Bad Cop Kevin Bacon Chases Joyriders in the Lean, Mean Cop Car
Cop Car
Directed by Jon Watts
Opens August 7
Take out some of the gore and swearing, and Cop Car could work as a refreshing throwback to an age of children’s films that sought to replicate the danger and horror of old fables and bedtime stories. The film tracks two prepubescent runaways, Travis (James Freedson-Jackson) and Harrison (Hays Wellford), who stumble across an abandoned police cruiser in the middle of the woods and take it for a joy ride. Unfortunately for them, the car belongs to a corrupt local sheriff (Kevin Bacon), a moonlighting drug runner who had just gotten through disposing of the corpse of a rival before returning to find his vehicle gone.
At this stage, the film sets up a chase through the Southwestern countryside, Night of the Hunter as written by Cormac McCarthy.
Instead, the focus gets thrown onto Bacon’s sheriff whose brutal efficiency is compromised by his barely restrained panic at what will happen if anyone finds his car before he does. Several scenes even wring a wry humor out of a reckless cop forced to obey the law while chasing down his patrol vehicle, as in the scene where he stops at a red light in a stolen car only because he is afraid of the traffic cameras. Bacon long ago channeled his youthful smarm into villainous arrogance, but here plays evil with far more simplicity, every nerve attuned to covering his ass. The actor radiates so much tense energy that he threatens to make the scenes with the kids look flaccid in comparison, lessening the dangerous innocence of their play.

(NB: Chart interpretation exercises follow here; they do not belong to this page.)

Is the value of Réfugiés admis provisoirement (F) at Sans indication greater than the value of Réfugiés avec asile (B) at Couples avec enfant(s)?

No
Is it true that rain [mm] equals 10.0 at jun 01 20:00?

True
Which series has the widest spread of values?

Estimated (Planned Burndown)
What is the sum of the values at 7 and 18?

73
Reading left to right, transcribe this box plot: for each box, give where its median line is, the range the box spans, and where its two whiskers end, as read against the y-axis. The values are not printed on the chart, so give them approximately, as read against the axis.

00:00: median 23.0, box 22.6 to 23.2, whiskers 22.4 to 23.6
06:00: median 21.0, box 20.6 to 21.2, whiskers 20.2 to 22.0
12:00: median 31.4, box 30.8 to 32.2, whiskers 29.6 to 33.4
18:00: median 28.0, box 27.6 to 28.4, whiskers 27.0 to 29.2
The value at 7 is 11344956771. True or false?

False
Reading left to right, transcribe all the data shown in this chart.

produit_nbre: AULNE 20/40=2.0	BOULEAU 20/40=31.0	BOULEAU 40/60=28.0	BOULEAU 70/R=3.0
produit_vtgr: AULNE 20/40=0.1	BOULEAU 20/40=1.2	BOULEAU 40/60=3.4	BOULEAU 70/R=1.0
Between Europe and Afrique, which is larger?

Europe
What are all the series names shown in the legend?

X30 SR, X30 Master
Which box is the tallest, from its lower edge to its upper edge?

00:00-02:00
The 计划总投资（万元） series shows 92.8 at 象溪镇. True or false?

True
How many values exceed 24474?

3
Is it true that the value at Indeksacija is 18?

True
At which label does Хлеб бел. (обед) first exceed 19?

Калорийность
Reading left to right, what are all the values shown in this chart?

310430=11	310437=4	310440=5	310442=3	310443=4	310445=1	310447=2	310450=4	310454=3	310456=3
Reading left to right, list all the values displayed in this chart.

For the most part, however, this is what a b-movie should be: lean, mean, and filled with just enough longueurs to be evocative without slowing the pace. The film is so spare that even a throwaway character (Camryn Manheim) who early on spots the boys finds herself involved in the bloody climax, which plays upon a foreseeable twist with nonetheless tense results. By not getting bogged down in exposition, Cop Car prioritizes its physical inertia, using its minimal structure to add a greater sense of catharsis to a simple, if grisly, conclusion.